=== Provided records ===
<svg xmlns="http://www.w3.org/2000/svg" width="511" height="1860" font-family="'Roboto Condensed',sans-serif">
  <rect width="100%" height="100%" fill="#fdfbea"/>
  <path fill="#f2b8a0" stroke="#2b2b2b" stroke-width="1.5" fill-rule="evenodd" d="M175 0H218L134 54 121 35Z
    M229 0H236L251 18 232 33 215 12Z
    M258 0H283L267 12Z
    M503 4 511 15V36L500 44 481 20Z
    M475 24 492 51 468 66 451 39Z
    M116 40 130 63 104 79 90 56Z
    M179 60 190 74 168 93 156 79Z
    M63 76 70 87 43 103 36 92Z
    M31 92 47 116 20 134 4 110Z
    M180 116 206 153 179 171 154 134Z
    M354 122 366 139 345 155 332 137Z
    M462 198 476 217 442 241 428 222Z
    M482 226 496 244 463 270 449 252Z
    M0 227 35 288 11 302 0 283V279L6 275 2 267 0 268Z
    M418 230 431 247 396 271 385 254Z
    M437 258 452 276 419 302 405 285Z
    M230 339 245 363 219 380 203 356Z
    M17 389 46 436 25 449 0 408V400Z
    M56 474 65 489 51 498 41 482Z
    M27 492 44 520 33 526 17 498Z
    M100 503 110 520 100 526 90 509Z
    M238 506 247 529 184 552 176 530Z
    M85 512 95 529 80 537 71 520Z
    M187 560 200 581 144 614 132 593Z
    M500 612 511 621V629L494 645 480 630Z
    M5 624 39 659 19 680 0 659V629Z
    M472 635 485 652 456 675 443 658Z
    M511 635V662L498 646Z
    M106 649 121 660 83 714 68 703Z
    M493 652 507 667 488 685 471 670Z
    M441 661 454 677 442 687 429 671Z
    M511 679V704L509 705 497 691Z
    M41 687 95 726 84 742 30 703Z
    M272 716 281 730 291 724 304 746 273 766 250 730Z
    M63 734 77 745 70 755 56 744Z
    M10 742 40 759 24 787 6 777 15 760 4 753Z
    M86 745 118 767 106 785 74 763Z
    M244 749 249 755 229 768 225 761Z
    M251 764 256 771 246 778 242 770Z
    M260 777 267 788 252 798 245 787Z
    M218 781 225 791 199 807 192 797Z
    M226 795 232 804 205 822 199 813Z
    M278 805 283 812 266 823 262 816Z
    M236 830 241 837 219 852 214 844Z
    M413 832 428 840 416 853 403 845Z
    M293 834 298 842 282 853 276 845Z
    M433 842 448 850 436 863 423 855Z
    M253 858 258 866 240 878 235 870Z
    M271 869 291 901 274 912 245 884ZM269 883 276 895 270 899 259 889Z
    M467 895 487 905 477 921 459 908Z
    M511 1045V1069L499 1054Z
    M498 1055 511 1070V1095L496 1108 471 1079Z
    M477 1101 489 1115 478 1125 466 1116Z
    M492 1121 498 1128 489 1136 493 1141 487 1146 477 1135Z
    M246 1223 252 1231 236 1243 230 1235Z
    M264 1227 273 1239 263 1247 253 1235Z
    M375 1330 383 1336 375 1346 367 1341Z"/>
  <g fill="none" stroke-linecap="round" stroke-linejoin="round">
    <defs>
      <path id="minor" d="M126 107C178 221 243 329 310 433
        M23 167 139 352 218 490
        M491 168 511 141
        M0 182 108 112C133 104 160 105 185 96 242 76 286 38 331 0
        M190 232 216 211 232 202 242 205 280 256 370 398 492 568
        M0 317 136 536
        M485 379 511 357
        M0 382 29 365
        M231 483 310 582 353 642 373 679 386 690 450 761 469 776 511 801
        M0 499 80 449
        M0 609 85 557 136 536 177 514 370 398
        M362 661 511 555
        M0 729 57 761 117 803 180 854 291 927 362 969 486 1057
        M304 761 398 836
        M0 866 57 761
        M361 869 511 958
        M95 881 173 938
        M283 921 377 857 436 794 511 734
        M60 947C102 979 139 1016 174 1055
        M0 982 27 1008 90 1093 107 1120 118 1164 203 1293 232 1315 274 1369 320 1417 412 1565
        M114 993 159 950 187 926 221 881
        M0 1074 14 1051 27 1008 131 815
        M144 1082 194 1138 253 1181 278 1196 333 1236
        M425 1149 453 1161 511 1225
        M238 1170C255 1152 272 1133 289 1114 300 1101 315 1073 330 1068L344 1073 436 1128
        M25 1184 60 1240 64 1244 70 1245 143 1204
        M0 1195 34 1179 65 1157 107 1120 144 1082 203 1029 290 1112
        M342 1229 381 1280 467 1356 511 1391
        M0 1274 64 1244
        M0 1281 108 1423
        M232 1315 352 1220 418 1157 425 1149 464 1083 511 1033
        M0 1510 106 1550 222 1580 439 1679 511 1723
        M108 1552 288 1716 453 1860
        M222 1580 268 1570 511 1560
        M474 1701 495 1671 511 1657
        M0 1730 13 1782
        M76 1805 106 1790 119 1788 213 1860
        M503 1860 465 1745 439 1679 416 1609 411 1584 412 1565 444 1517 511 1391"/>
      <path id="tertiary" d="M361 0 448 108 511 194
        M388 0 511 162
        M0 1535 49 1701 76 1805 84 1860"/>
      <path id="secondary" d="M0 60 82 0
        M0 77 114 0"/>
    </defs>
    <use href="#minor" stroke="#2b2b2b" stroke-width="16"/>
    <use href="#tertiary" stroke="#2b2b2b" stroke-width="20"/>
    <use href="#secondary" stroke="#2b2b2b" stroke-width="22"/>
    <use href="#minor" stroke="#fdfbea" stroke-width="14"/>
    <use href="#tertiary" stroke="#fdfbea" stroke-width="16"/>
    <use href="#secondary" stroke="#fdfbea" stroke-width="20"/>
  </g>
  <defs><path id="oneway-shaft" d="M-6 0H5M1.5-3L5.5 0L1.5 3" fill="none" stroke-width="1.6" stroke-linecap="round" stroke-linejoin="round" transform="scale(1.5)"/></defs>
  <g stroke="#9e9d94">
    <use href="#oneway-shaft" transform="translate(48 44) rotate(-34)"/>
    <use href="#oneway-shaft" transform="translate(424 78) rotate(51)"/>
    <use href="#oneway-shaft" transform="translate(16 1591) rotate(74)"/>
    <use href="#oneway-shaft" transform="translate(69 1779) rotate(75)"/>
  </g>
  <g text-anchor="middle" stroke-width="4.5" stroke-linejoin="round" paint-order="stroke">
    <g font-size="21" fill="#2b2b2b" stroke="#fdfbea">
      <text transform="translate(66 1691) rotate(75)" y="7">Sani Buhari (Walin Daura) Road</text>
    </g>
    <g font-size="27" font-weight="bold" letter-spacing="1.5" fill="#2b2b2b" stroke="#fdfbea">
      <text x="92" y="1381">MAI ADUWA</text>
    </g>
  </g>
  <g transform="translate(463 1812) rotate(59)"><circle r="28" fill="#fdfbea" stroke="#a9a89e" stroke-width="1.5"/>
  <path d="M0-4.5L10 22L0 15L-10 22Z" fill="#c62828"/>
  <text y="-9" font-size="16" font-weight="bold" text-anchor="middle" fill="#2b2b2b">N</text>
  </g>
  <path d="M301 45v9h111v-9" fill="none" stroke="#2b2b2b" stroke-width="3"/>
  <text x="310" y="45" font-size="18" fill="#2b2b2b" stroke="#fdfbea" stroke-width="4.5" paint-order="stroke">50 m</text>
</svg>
===
> Task details:
Every entry in the data should be returned exactly.

> Written solution:
<svg xmlns="http://www.w3.org/2000/svg" width="511" height="1860" font-family="'Roboto Condensed',sans-serif">
  <rect width="100%" height="100%" fill="#fdfbea"/>
  <path fill="#f2b8a0" stroke="#2b2b2b" stroke-width="1.5" fill-rule="evenodd" d="M175 0H218L134 54 121 35Z
    M229 0H236L251 18 232 33 215 12Z
    M258 0H283L267 12Z
    M503 4 511 15V36L500 44 481 20Z
    M475 24 492 51 468 66 451 39Z
    M116 40 130 63 104 79 90 56Z
    M179 60 190 74 168 93 156 79Z
    M63 76 70 87 43 103 36 92Z
    M31 92 47 116 20 134 4 110Z
    M180 116 206 153 179 171 154 134Z
    M354 122 366 139 345 155 332 137Z
    M462 198 476 217 442 241 428 222Z
    M482 226 496 244 463 270 449 252Z
    M0 227 35 288 11 302 0 283V279L6 275 2 267 0 268Z
    M418 230 431 247 396 271 385 254Z
    M437 258 452 276 419 302 405 285Z
    M230 339 245 363 219 380 203 356Z
    M17 389 46 436 25 449 0 408V400Z
    M56 474 65 489 51 498 41 482Z
    M27 492 44 520 33 526 17 498Z
    M100 503 110 520 100 526 90 509Z
    M238 506 247 529 184 552 176 530Z
    M85 512 95 529 80 537 71 520Z
    M187 560 200 581 144 614 132 593Z
    M500 612 511 621V629L494 645 480 630Z
    M5 624 39 659 19 680 0 659V629Z
    M472 635 485 652 456 675 443 658Z
    M511 635V662L498 646Z
    M106 649 121 660 83 714 68 703Z
    M493 652 507 667 488 685 471 670Z
    M441 661 454 677 442 687 429 671Z
    M511 679V704L509 705 497 691Z
    M41 687 95 726 84 742 30 703Z
    M272 716 281 730 291 724 304 746 273 766 250 730Z
    M63 734 77 745 70 755 56 744Z
    M10 742 40 759 24 787 6 777 15 760 4 753Z
    M86 745 118 767 106 785 74 763Z
    M244 749 249 755 229 768 225 761Z
    M251 764 256 771 246 778 242 770Z
    M260 777 267 788 252 798 245 787Z
    M218 781 225 791 199 807 192 797Z
    M226 795 232 804 205 822 199 813Z
    M278 805 283 812 266 823 262 816Z
    M236 830 241 837 219 852 214 844Z
    M413 832 428 840 416 853 403 845Z
    M293 834 298 842 282 853 276 845Z
    M433 842 448 850 436 863 423 855Z
    M253 858 258 866 240 878 235 870Z
    M271 869 291 901 274 912 245 884ZM269 883 276 895 270 899 259 889Z
    M467 895 487 905 477 921 459 908Z
    M511 1045V1069L499 1054Z
    M498 1055 511 1070V1095L496 1108 471 1079Z
    M477 1101 489 1115 478 1125 466 1116Z
    M492 1121 498 1128 489 1136 493 1141 487 1146 477 1135Z
    M246 1223 252 1231 236 1243 230 1235Z
    M264 1227 273 1239 263 1247 253 1235Z
    M375 1330 383 1336 375 1346 367 1341Z"/>
  <g fill="none" stroke-linecap="round" stroke-linejoin="round">
    <defs>
      <path id="minor" d="M126 107C178 221 243 329 310 433
        M23 167 139 352 218 490
        M491 168 511 141
        M0 182 108 112C133 104 160 105 185 96 242 76 286 38 331 0
        M190 232 216 211 232 202 242 205 280 256 370 398 492 568
        M0 317 136 536
        M485 379 511 357
        M0 382 29 365
        M231 483 310 582 353 642 373 679 386 690 450 761 469 776 511 801
        M0 499 80 449
        M0 609 85 557 136 536 177 514 370 398
        M362 661 511 555
        M0 729 57 761 117 803 180 854 291 927 362 969 486 1057
        M304 761 398 836
        M0 866 57 761
        M361 869 511 958
        M95 881 173 938
        M283 921 377 857 436 794 511 734
        M60 947C102 979 139 1016 174 1055
        M0 982 27 1008 90 1093 107 1120 118 1164 203 1293 232 1315 274 1369 320 1417 412 1565
        M114 993 159 950 187 926 221 881
        M0 1074 14 1051 27 1008 131 815
        M144 1082 194 1138 253 1181 278 1196 333 1236
        M425 1149 453 1161 511 1225
        M238 1170C255 1152 272 1133 289 1114 300 1101 315 1073 330 1068L344 1073 436 1128
        M25 1184 60 1240 64 1244 70 1245 143 1204
        M0 1195 34 1179 65 1157 107 1120 144 1082 203 1029 290 1112
        M342 1229 381 1280 467 1356 511 1391
        M0 1274 64 1244
        M0 1281 108 1423
        M232 1315 352 1220 418 1157 425 1149 464 1083 511 1033
        M0 1510 106 1550 222 1580 439 1679 511 1723
        M108 1552 288 1716 453 1860
        M222 1580 268 1570 511 1560
        M474 1701 495 1671 511 1657
        M0 1730 13 1782
        M76 1805 106 1790 119 1788 213 1860
        M503 1860 465 1745 439 1679 416 1609 411 1584 412 1565 444 1517 511 1391"/>
      <path id="tertiary" d="M361 0 448 108 511 194
        M388 0 511 162
        M0 1535 49 1701 76 1805 84 1860"/>
      <path id="secondary" d="M0 60 82 0
        M0 77 114 0"/>
    </defs>
    <use href="#minor" stroke="#2b2b2b" stroke-width="16"/>
    <use href="#tertiary" stroke="#2b2b2b" stroke-width="20"/>
    <use href="#secondary" stroke="#2b2b2b" stroke-width="22"/>
    <use href="#minor" stroke="#fdfbea" stroke-width="14"/>
    <use href="#tertiary" stroke="#fdfbea" stroke-width="16"/>
    <use href="#secondary" stroke="#fdfbea" stroke-width="20"/>
  </g>
  <defs><path id="oneway-shaft" d="M-6 0H5M1.5-3L5.5 0L1.5 3" fill="none" stroke-width="1.6" stroke-linecap="round" stroke-linejoin="round" transform="scale(1.5)"/></defs>
  <g stroke="#9e9d94">
    <use href="#oneway-shaft" transform="translate(48 44) rotate(-34)"/>
    <use href="#oneway-shaft" transform="translate(424 78) rotate(51)"/>
    <use href="#oneway-shaft" transform="translate(16 1591) rotate(74)"/>
    <use href="#oneway-shaft" transform="translate(69 1779) rotate(75)"/>
  </g>
  <g text-anchor="middle" stroke-width="4.5" stroke-linejoin="round" paint-order="stroke">
    <g font-size="21" fill="#2b2b2b" stroke="#fdfbea">
      <text transform="translate(66 1691) rotate(75)" y="7">Sani Buhari (Walin Daura) Road</text>
    </g>
    <g font-size="27" font-weight="bold" letter-spacing="1.5" fill="#2b2b2b" stroke="#fdfbea">
      <text x="92" y="1381">MAI ADUWA</text>
    </g>
  </g>
  <g transform="translate(463 1812) rotate(59)"><circle r="28" fill="#fdfbea" stroke="#a9a89e" stroke-width="1.5"/>
  <path d="M0-4.5L10 22L0 15L-10 22Z" fill="#c62828"/>
  <text y="-9" font-size="16" font-weight="bold" text-anchor="middle" fill="#2b2b2b">N</text>
  </g>
  <path d="M301 45v9h111v-9" fill="none" stroke="#2b2b2b" stroke-width="3"/>
  <text x="310" y="45" font-size="18" fill="#2b2b2b" stroke="#fdfbea" stroke-width="4.5" paint-order="stroke">50 m</text>
</svg>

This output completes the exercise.